**網頁節選:**
»»

為了理解自己的病情,斯托塞爾調查了焦慮症背後的最新科學,發現了很多線索,但幾乎沒有明確的答案。杏仁核過度活躍、血清素和多巴胺水平低下、早期童年經歷和少數基因都與焦慮症有關,但沒有哪一項註定一個人會患上不健康的焦慮症。例如,他發現自己擁有一種SERT基因的變體,一些研究表明,這種變體與較高的焦慮症發病率有關,但這隻有在與生活壓力相結合時才會發生。
古希臘人爭論焦慮症是醫學疾病(希波克拉底)還是哲學上的不和諧(柏拉圖),這種分野仍然存在於今天的精神藥理學家和認知行為治療師之間。然而,隨著 20 世紀 50 年代新藥的出現,焦慮症越來越被宣傳為一種需要修復的生物學故障。斯托塞爾記錄了抗焦慮藥物引人入勝且往往是偶然的發展歷程,並指出“每次出現新的藥物療法時,都會引發一個問題,即應該如何劃定焦慮症作為精神疾病和焦慮症作為正常生活問題之間的界限。”

««

**完成下列各題:**
A. 請照錄關於焦慮症的節選中從“為了理解自己的病情,斯托塞爾”起至“與生活壓力相結合時才會發生。”止的部分,首尾兩處均包括在內。
B. 請從關於焦慮症的節選最後一句之後接著往下寫。
後面的記錄與此處無關。

[已收集的資料條目]
»»

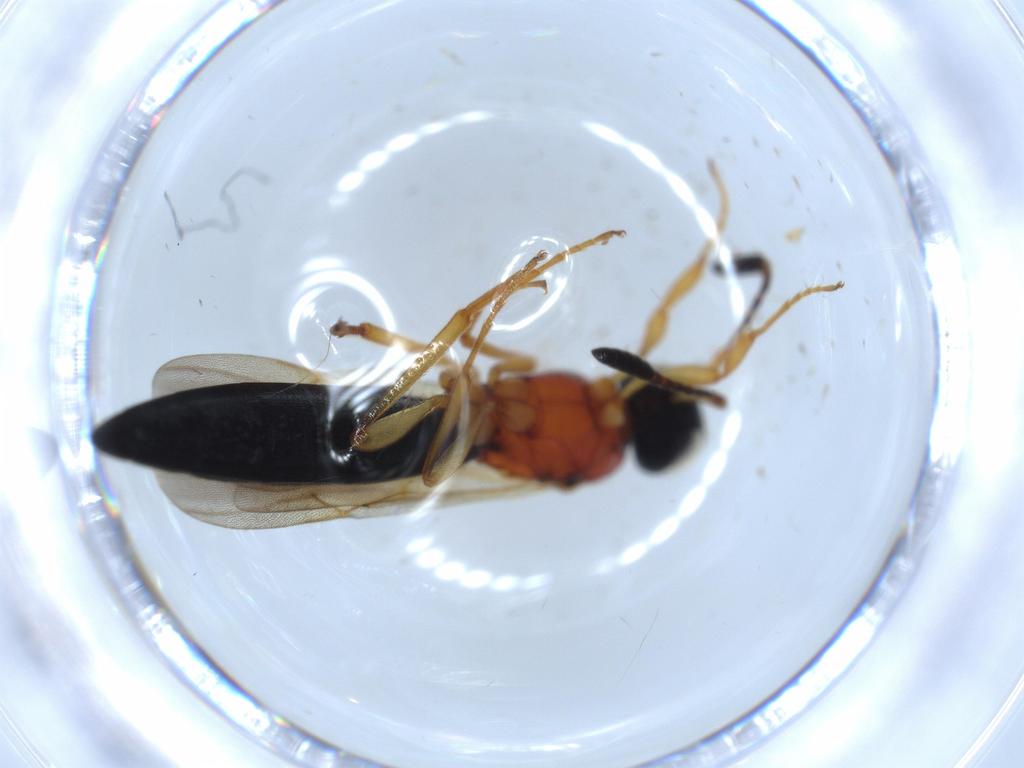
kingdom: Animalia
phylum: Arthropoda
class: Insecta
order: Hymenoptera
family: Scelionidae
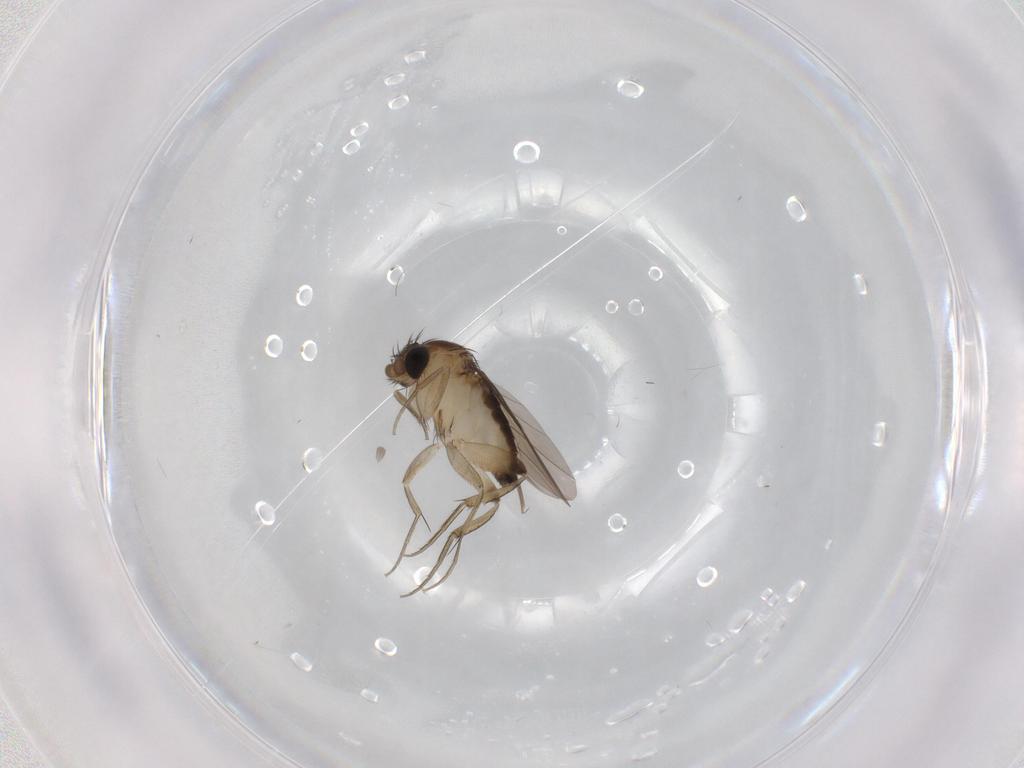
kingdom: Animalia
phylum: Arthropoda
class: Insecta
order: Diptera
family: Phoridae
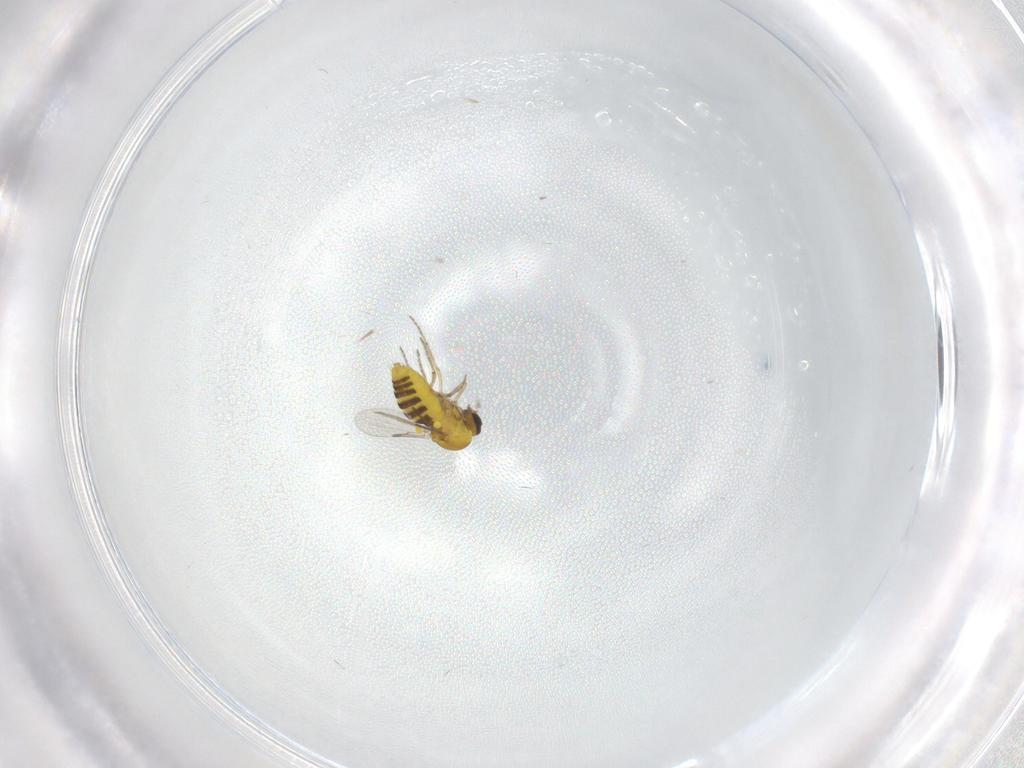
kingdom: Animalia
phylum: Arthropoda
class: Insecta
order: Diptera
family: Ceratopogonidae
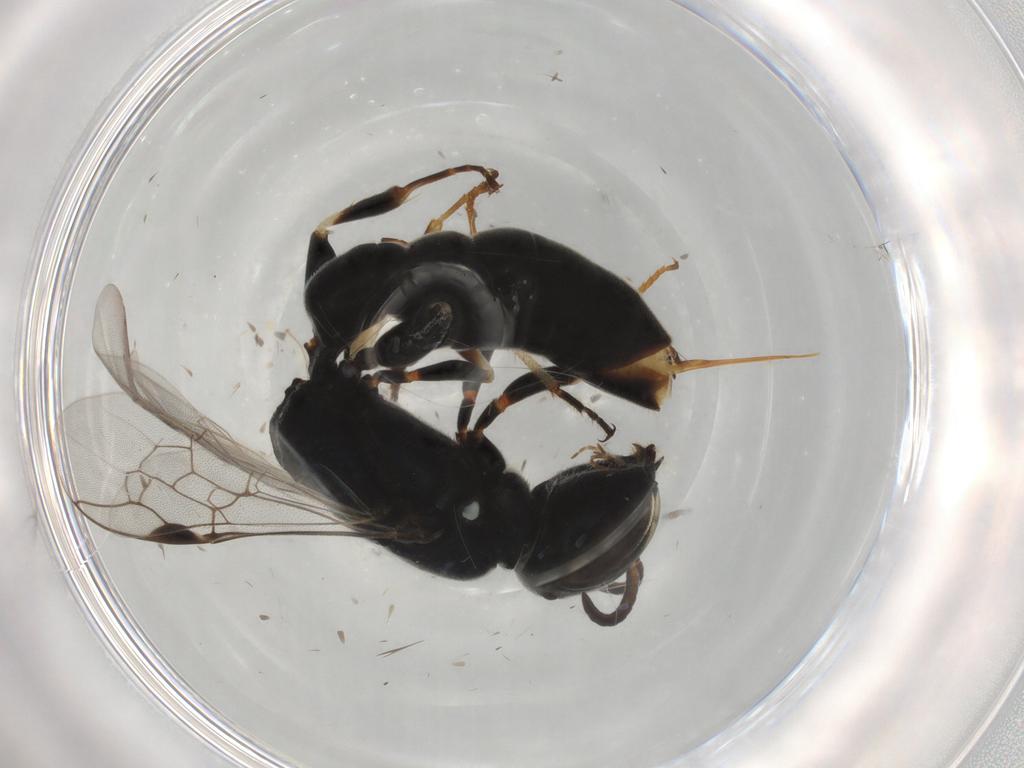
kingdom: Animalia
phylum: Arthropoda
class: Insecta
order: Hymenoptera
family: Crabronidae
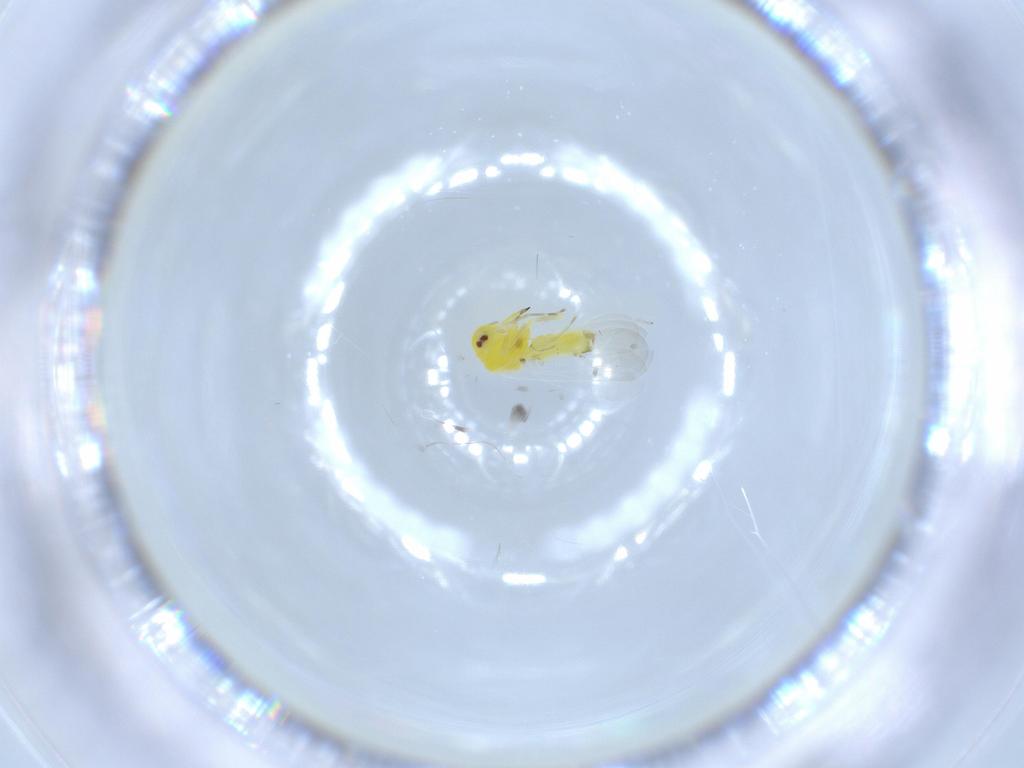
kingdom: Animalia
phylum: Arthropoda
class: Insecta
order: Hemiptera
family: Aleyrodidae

««

**參考答案:**
A.
為了理解自己的病情,斯托塞爾調查了焦慮症背後的最新科學,發現了很多線索,但幾乎沒有明確的答案。杏仁核過度活躍、血清素和多巴胺水平低下、早期童年經歷和少數基因都與焦慮症有關,但沒有哪一項註定一個人會患上不健康的焦慮症。例如,他發現自己擁有一種SERT基因的變體,一些研究表明,這種變體與較高的焦慮症發病率有關,但這隻有在與生活壓力相結合時才會發生。

B.
數十年的藥物治療和心理治療只為斯托塞爾提供了部分緩解,而這本書是他與一個他可能永遠無法擺脫的問題和平相處的方式。他仔細地——你甚至可以說焦慮地——從各個角度考慮他的主題。他詳盡的研究蔓延到冗長的腳註中,偶爾這本書會讓人感覺散漫而茫然。即使在最後一章“韌性”中,他聽起來也不樂觀;他發現的問題多於答案——但他再次倖存下來。